Anche se in un primo momento quel sogno fu letto come un terribile incubo, ben presto in Jung si svegliò un profondo interesse per il mondo onirico e la sua simbologia. Anni dopo, si rese conto che quel sogno fu come una chiamata, un invito diretto ad effettuare delle ricerche su quello che verrà poi chiamato “l’inconscio”.
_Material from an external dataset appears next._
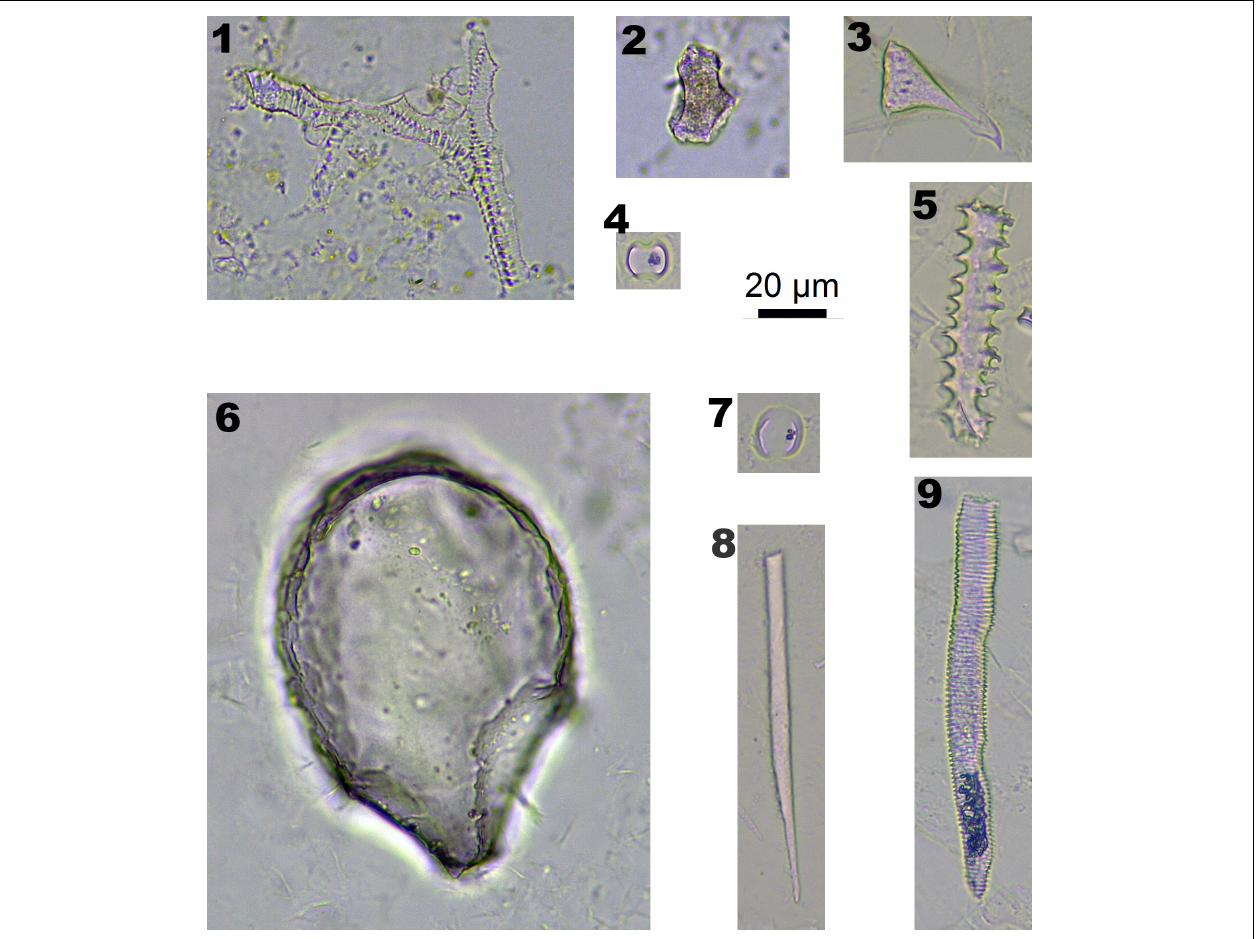
FIGURE 4 | Phytoliths morphotypes in Arundinoideae, Chloridoideae, and Salicaceae. 1. T RACHEARY , in Populus alba ; 2. B LOCKY , in Populus alba ; 3. A CUTE BULBOSUS , in Poaceae and Cyperaceae plants; 4. S ADDLE , in Eragrostis nigra ; 5. E LONGATE ECHINATE , in Poaceae and Cyperaceae plants; 6. B ULLIFORM FLABELLATE , in Phragmites australis ; 7. S ADDLE , in Phragmites australis ; 8. E LONGATE ENTIRE , in Poaceae and Cyperaceae plants; and 9. T RACHEARY ELONGATE , in Poaceae and Cyperaceae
L’eredità spirituale di Jung
Anche se la prospettiva clinica adottata da Jung si basava su una psichiatria molto teorica, egli chiarì sempre che non voleva limitarsi a tale visione ridotta e limitata nel campo della conoscenza umana. Ben presto integrò alle sue teorie fondamentali sull’antropologia concetti d’arte, di spiritualità e di quell’eredità culturale in cui si celavano idee rivoluzionarie sul regno dell’inconscio.
- Jung studiò a fondo il cristianesimo, l’induismo, il buddismo, l’agnosticismo, il taoismo e altre tradizioni, poiché per lui la spiritualità costituiva la radice stessa della vita psichica.
- Un suo concetto base prevedeva che, per comprendere la mente umana, andassero studiati anche i suoi prodotti, ovvero la produzione culturale.
- Spesso asserì che ogni esperienza spirituale fosse essenziale per favorire il nostro benessere, pensiero su cui Sigmund Freud non era d’accordo.
- Nel 1944, Jung pubblicò “Psicologia e alchimia” per dimostrare che in molti dei nostri sogni più comuni si nascondono simboli usati dagli alchimisti, oltre ad immagini mitologiche che tutti teniamo registrate nel nostro inconscio.
Con queste idee, Jung rafforzava il carattere universale della sua teoria sull’archetipo, difendendo anche il valore della spiritualità in quanto strumento per migliorare la salute psichica dell’uomo moderno.
Jung e lo studio dei mandala
Carl Gustav Jung, nella sua infinita passione per il sapere legato alle nostre culture ancestrali, non ci mise molto a scoprire gli effetti psicologici dei mandala, mentre affrontava lo studio delle religioni orientali.
- Come Jung ebbe modo di spiegare in varie occasioni, il mandala risponde ad un disegno geometrico sacro, in grado di produrre qualcosa di rivoluzionario e, allo stesso tempo, terapeutico dentro di noi.
- Ogni figura a forma di cerchio non solo rappresenta una riproduzione del cosmo, ma è anche un invito diretto ad ascoltare la nostra essenza, a ricreare l’armonia e a favorire un risveglio, una crescita.
Jung fece uso dei mandala con i suoi pazienti per aiutarli ad ascoltare la loro voce interiore. Si trattava di un modo per decentralizzare l’ego, per spezzare il rumore dei pensieri ossessivi, affinché il soggetto trovasse nuove vie di liberazione e si avvicinasse ad un nuovo stato di coscienza.
“Quello che neghi ti sottomette, quello che accetti ti trasforma”
(Carl Gustav Jung)
Per concludere, l’eredità di Carl Gustav Jung è senz’altro tra le più vaste e ricche in termini di sapere, prospettiva e concezioni. Anche se i suoi contributi teorici sono ancora molto presenti nel campo della psicanalisi, oggigiorno ci sono persone che preferiscono focalizzarsi solo sulle sue idee spiritualiste.
Dal canto nostro, desideriamo invitarvi a conoscere tutte le sue opere e a non limitarvi ad una sola area. Libri come “Il libro rosso”, “L’uomo e i suoi simboli”, o “Ricordi, sogni, riflessioni” sono testimoni di una prospettiva multidisciplinare, di un ventaglio di conoscenza e risvegli che al giorno d’oggi continuano ad ispirare esperti, curiosi e profani.